Here is what I have tried without success:

  • Jsoup: Works great but no support for javascript/ajax (so it does not load full page)
  • Android built in HttpEntity: same problem with javascript/ajax as jsoup
  • HtmlUnit: Looks exactly what I need but after hours cannot get it to work on Android (Other users failed by trying to load the 12MB+ worth of jar files. I myself loaded the full source code and referenced it as a project library only to find that things such as Applets and java.awt (used by HtmlUnit) does not exist in Android).
  • Rhino - I find this very confusing and don't know how to get it working in Android and even if it is what I am looking for.
  • Selenium Driver: Looks like it can work but you don't have an straightforward way to implement it in a headless way so that you don't have the actual html displayed to a view.

I really want HtmlUnit to work as it seems the best suited for my solution. Is there any way or at least another library I have missed that is suitable for my needs?
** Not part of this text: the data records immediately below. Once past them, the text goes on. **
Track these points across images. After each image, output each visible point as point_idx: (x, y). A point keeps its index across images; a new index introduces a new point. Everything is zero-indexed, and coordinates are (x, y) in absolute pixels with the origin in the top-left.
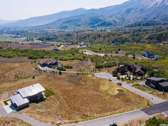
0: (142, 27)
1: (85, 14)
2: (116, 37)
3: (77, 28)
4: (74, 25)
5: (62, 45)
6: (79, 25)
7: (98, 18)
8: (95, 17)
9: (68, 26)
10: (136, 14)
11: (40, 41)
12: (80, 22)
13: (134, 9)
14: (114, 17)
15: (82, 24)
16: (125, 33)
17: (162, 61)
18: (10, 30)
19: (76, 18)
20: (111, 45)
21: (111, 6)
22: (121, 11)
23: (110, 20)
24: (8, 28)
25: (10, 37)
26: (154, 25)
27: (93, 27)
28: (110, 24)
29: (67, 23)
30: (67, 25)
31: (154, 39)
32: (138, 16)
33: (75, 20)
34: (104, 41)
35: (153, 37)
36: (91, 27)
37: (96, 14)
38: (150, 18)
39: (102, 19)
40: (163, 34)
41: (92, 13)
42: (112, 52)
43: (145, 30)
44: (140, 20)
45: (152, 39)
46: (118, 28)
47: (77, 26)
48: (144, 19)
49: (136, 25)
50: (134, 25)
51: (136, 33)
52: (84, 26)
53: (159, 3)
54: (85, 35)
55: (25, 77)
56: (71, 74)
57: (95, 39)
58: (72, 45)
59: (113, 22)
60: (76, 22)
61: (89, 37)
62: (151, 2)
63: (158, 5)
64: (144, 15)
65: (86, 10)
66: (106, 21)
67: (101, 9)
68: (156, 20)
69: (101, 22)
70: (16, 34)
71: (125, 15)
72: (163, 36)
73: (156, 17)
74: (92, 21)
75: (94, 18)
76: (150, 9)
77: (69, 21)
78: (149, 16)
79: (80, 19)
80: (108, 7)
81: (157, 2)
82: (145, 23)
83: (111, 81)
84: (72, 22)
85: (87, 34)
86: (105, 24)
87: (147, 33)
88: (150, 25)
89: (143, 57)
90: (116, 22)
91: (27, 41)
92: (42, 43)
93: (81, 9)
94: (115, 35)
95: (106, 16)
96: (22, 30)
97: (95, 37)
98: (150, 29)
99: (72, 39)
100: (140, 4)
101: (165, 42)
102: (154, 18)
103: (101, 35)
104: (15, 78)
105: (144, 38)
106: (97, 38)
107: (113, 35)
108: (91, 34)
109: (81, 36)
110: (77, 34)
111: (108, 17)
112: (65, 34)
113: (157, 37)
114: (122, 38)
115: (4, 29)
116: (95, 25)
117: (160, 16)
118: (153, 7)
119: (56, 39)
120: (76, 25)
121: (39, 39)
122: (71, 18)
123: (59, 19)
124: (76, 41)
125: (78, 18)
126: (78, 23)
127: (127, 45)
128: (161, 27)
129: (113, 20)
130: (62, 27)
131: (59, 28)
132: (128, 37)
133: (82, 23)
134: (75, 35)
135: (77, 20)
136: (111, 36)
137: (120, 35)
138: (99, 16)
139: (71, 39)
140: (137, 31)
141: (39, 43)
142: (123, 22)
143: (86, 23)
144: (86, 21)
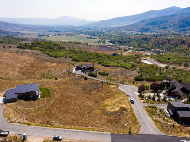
1: (176, 14)
3: (161, 31)
4: (158, 28)
5: (131, 50)
6: (165, 28)
8: (189, 18)
9: (151, 28)
11: (111, 44)
12: (167, 24)
15: (169, 26)
18: (89, 31)
24: (89, 28)
25: (85, 38)
27: (183, 30)
29: (150, 25)
33: (161, 22)
36: (180, 31)
41: (187, 13)
47: (161, 29)
52: (171, 29)
54: (165, 40)
55: (51, 77)
56: (96, 81)
57: (177, 46)
58: (141, 50)
60: (161, 24)
61: (169, 43)
65: (180, 8)
70: (92, 35)
74: (183, 23)
75: (187, 20)
77: (153, 23)
79: (168, 20)
84: (157, 24)
91: (98, 42)
92: (111, 46)
93: (174, 8)
96: (100, 31)
97: (177, 43)
99: (148, 44)
103: (187, 41)
104: (41, 77)
106: (179, 45)
108: (172, 39)
109: (160, 41)
110: (156, 38)
112: (141, 38)
115: (84, 30)
116: (186, 28)
119: (128, 42)
120: (160, 27)
121: (111, 42)
122: (157, 19)
123: (142, 20)
125: (165, 19)
126: (163, 25)
130: (144, 29)
131: (140, 31)
134: (153, 40)
135: (164, 21)
139: (146, 43)
141: (109, 46)
143: (175, 25)
144: (175, 23)
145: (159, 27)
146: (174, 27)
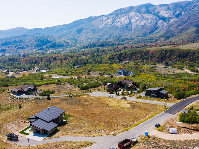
0: (98, 47)
1: (28, 34)
2: (75, 59)
6: (22, 48)
7: (45, 39)
8: (43, 38)
9: (7, 49)
10: (88, 34)
12: (24, 44)
13: (85, 30)
14: (64, 38)
16: (83, 54)
17: (140, 77)
19: (16, 39)
20: (75, 68)
21: (59, 26)
22: (71, 31)
23: (61, 41)
26: (109, 45)
27: (41, 49)
28: (61, 46)
29: (4, 45)
30: (5, 47)
31: (115, 59)
32: (91, 37)
33: (15, 42)
34: (62, 64)
35: (114, 57)
36: (39, 50)
37: (42, 34)
38: (103, 38)
39: (51, 40)
40: (122, 53)
41: (37, 33)
42: (82, 74)
43: (103, 51)
44: (93, 41)
45: (113, 59)
46: (72, 50)
47: (19, 49)
48: (97, 39)
49: (91, 46)
50: (89, 46)
51: (95, 54)
52: (29, 48)
53: (109, 24)
57: (51, 63)
58: (24, 71)
59: (64, 43)
60: (17, 45)
61: (42, 61)
62: (102, 23)
63: (109, 26)
64: (96, 35)
65: (28, 29)
66: (57, 42)
67: (46, 28)
68: (109, 40)
69: (50, 44)
71: (76, 36)
72: (123, 56)
73: (108, 37)
74: (39, 42)
75: (41, 39)
76: (101, 30)
77: (7, 43)
78: (102, 37)
79: (22, 40)
80: (55, 26)
81: (107, 23)
82: (100, 43)
83: (113, 97)
84: (12, 44)
85: (38, 58)
86: (56, 46)
87: (106, 54)
88: (105, 46)
89: (119, 75)
90: (68, 43)
93: (21, 29)
94: (73, 57)
95: (55, 37)
97: (49, 60)
98: (108, 50)
99: (20, 64)
100: (90, 24)
101: (126, 62)
102: (107, 39)
103: (57, 58)
105: (105, 59)
106: (52, 61)
107: (70, 57)
108: (43, 57)
109: (31, 60)
110: (25, 58)
111: (58, 37)
112: (7, 59)
113: (117, 57)
114: (82, 59)
116: (43, 47)
117: (112, 37)
118: (104, 27)
120: (18, 47)
122: (10, 39)
124: (27, 66)
125: (19, 39)
126: (20, 45)
127: (92, 66)
128: (117, 48)
129: (65, 41)
132: (89, 59)
133: (26, 45)
134: (23, 59)
135: (19, 41)
136: (68, 58)
137: (78, 57)
138: (46, 37)
139: (18, 64)
140: (95, 52)
142: (76, 43)
143: (31, 45)
144: (31, 42)
145: (15, 47)
146: (31, 46)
I am currently using Android Studio 0.1.7 and can move to Ellipse if needed.

Thanks in advance!

Answer

Pierre picture Pierre · Jul 17, 2013

Ok after 2 weeks I admit defeat and are using a workaround which works great for me at the moment.

The problem:
It is too difficult to port HTMLUnit to Android (or at least with my level of expertise). I am sure its a worthwhile project (and not that time consuming for experienced java programmer) . I emailed the guys at HTMLUnit and they commented that they are not looking into a port or what effort will be involved but suggested anyone who wants to start with such a project should send an message to their mailing list to get more developers involved (http://htmlunit.sourceforge.net/mail-lists.html).

The workaround:
I used android's built in WebView and overrided the onPageFinished method of Webview class to inject Javascript that grabs all the html after the page has fully loaded. Webview can also be used to called futher javascript actions, clicking buttons, filling in forms etc.

Code:

webView.getSettings().setJavaScriptEnabled(true);
MyJavaScriptInterface jInterface = new MyJavaScriptInterface(context);
webView.addJavascriptInterface(jInterface, "HtmlViewer");

webView.setWebViewClient(new WebViewClient() {

@Override
public void onPageFinished(WebView view, String url) {

   //Load HTML
   webView.loadUrl("javascript:window.HtmlViewer.showHTML
       ('<head>'+document.getElementsByTagName('html')[0].innerHTML+'</head>');");
}

webView.loadUrl(StartURL);
ParseHtml(jInterface.html);   

public class MyJavaScriptInterface {

    private Context ctx;
    public String html;

    MyJavaScriptInterface(Context ctx) {
        this.ctx = ctx;
    }

    @JavascriptInterface
    public void showHTML(String _html) {
        html = _html;
    }
}